**Goal of the exercise**.
Please return the lines of the listing below verbatim, starting at its first line and going on through the line with "372 97 21 11 3 16", both ends included. Leave the pictures out of your answer.

**Records supplied**.

__________________________________________________

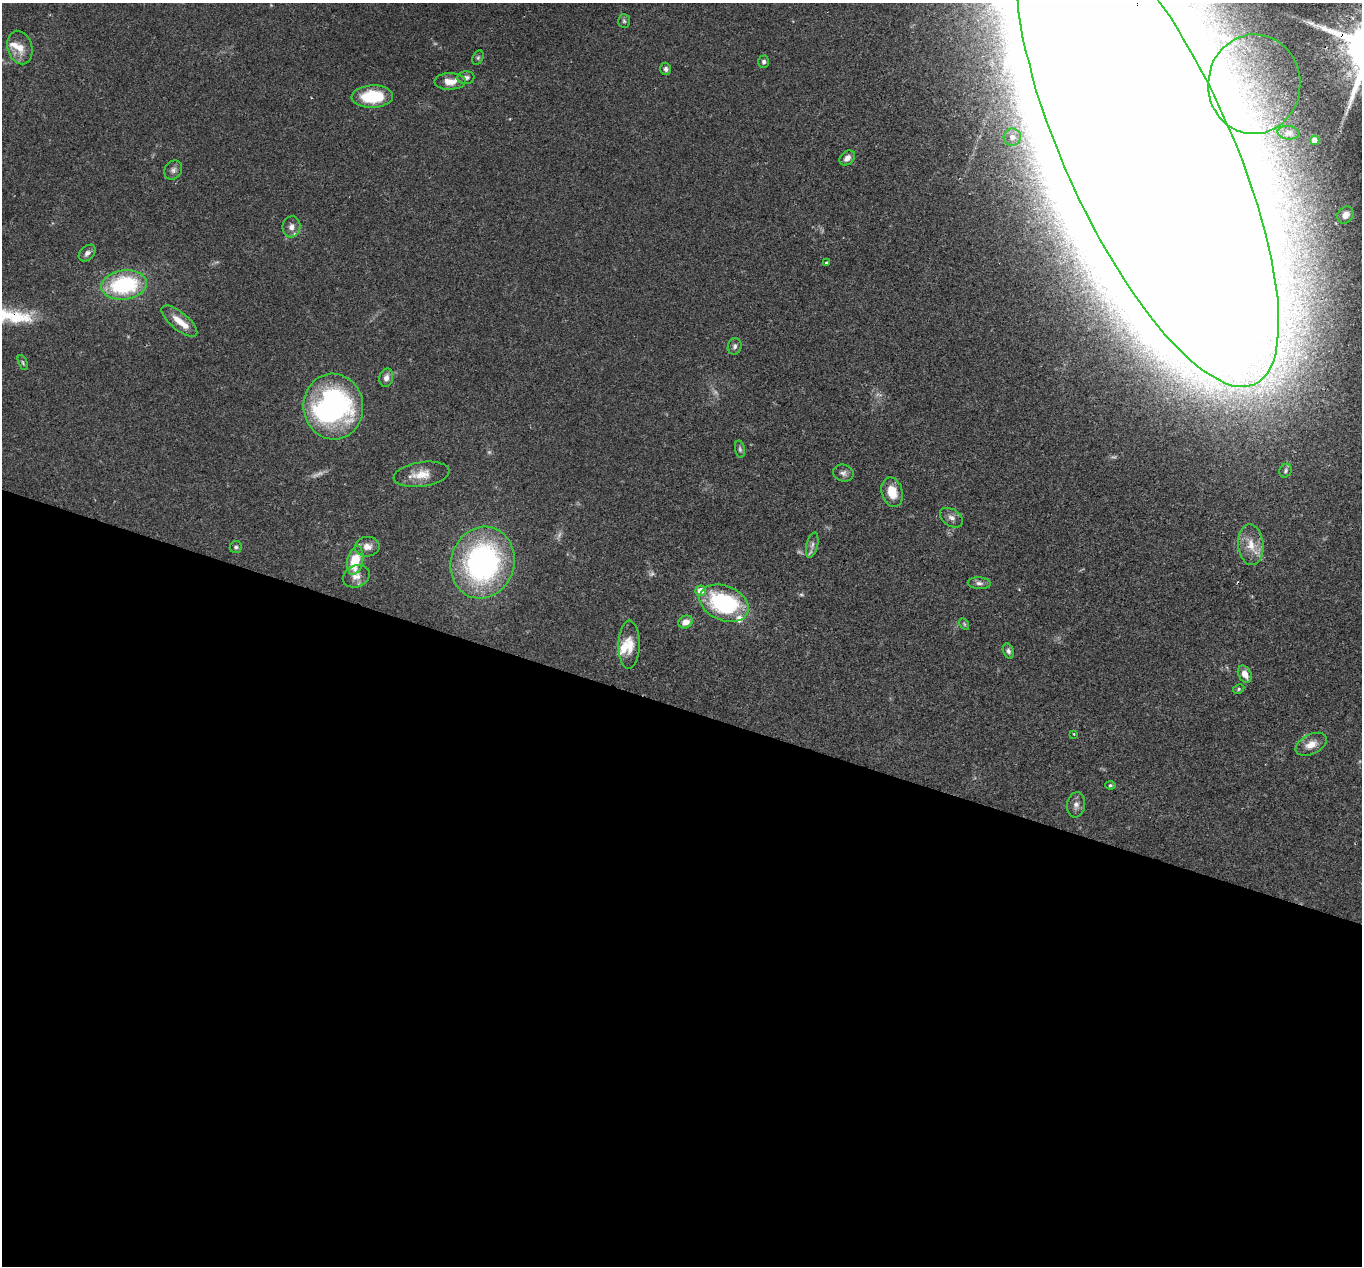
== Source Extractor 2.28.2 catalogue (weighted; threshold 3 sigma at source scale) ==
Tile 14 of 4 x 4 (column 2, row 4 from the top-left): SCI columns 1364-2723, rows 267-1530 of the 5444 x 5458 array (HDU 1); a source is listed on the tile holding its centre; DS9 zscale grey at full resolution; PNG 1364 x 1268 px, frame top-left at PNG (2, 3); each listed source drawn as its Kron ellipse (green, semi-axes under 4 px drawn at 4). Shown black and unused: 44% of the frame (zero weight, under 2 of 3 exposures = <1% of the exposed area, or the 3 px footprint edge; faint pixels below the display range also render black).
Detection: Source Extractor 2.28.2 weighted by HDU 2 'WHT'; one run over the whole footprint, this tile lists its part. Background 0.0311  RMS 0.0038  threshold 0.0171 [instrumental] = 3 sigma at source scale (4.5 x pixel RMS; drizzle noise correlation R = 1.50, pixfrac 1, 0.05/0.05 arcsec/px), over >= 5 px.
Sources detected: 66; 6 too faint to see at this stretch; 4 inside a brighter object's white glare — neither listed nor drawn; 5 inside a brighter listed object's ellipse — not listed separately; the other 51 listed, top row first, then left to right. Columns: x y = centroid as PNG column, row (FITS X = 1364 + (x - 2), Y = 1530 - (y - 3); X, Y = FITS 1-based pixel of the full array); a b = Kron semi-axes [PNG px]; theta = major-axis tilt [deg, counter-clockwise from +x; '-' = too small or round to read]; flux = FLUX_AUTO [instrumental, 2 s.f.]
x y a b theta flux
624 21 7 6 - 0.77
20 48 17 12 -73 5.2
478 58 7 5 63 0.63
764 62 6 5 - 0.9
666 69 6 5 - 0.99
466 78 8 6 7 1.4
450 81 16 8 0 4.5
1254 84 50 46 86 51
372 97 21 11 3 16
1288 133 11 6 -7 1.4
1012 137 8 8 - 2.4
1315 140 5 4 - 5.6
1147 148 259 83 -66 9400
847 158 9 6 42 2.2
173 170 10 8 56 1.4
1345 215 9 7 49 2.9
291 227 10 9 - 2.5
87 253 10 6 44 1.6
826 263 3 3 - 1.3
124 285 23 14 8 37
179 321 22 8 -40 5.7
735 346 8 6 75 1.1
23 363 8 4 -64 0.64
386 378 9 7 76 1.9
333 407 33 30 -85 81
740 449 9 5 -78 0.75
1286 471 7 5 59 0.84
843 473 10 8 -13 1.6
421 474 28 12 8 6.3
892 492 15 10 -74 6.5
951 518 13 8 -33 2
812 545 13 5 77 1.6
1251 545 20 12 -86 6
236 547 6 5 - 0.91
367 547 12 9 2 3.1
355 561 14 7 78 12
482 563 36 31 73 90
356 576 14 10 23 3.1
979 583 11 6 -4 1.4
701 591 5 5 - 5.3
724 603 26 17 -22 42
686 622 7 6 - 3.3
964 624 6 4 -60 0.49
629 645 24 10 89 6.1
1008 651 8 5 -69 1.1
1245 674 9 6 -63 3.5
1239 689 6 4 29 0.53
1074 734 4 3 - 0.43
1311 744 17 10 27 4.1
1110 785 5 4 - 0.55
1076 805 13 9 80 2
Overlapping masked pixels (flux is a lower limit): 1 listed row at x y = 1147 148
Isophote crosses this tile's border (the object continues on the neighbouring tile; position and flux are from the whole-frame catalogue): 1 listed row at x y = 1147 148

__________________________________________________

**Solution for this exercise**.
== Source Extractor 2.28.2 catalogue (weighted; threshold 3 sigma at source scale) ==
Tile 14 of 4 x 4 (column 2, row 4 from the top-left): SCI columns 1364-2723, rows 267-1530 of the 5444 x 5458 array (HDU 1); a source is listed on the tile holding its centre; DS9 zscale grey at full resolution; PNG 1364 x 1268 px, frame top-left at PNG (2, 3); each listed source drawn as its Kron ellipse (green, semi-axes under 4 px drawn at 4). Shown black and unused: 44% of the frame (zero weight, under 2 of 3 exposures = <1% of the exposed area, or the 3 px footprint edge; faint pixels below the display range also render black).
Detection: Source Extractor 2.28.2 weighted by HDU 2 'WHT'; one run over the whole footprint, this tile lists its part. Background 0.0311  RMS 0.0038  threshold 0.0171 [instrumental] = 3 sigma at source scale (4.5 x pixel RMS; drizzle noise correlation R = 1.50, pixfrac 1, 0.05/0.05 arcsec/px), over >= 5 px.
Sources detected: 66; 6 too faint to see at this stretch; 4 inside a brighter object's white glare — neither listed nor drawn; 5 inside a brighter listed object's ellipse — not listed separately; the other 51 listed, top row first, then left to right. Columns: x y = centroid as PNG column, row (FITS X = 1364 + (x - 2), Y = 1530 - (y - 3); X, Y = FITS 1-based pixel of the full array); a b = Kron semi-axes [PNG px]; theta = major-axis tilt [deg, counter-clockwise from +x; '-' = too small or round to read]; flux = FLUX_AUTO [instrumental, 2 s.f.]
x y a b theta flux
624 21 7 6 - 0.77
20 48 17 12 -73 5.2
478 58 7 5 63 0.63
764 62 6 5 - 0.9
666 69 6 5 - 0.99
466 78 8 6 7 1.4
450 81 16 8 0 4.5
1254 84 50 46 86 51
372 97 21 11 3 16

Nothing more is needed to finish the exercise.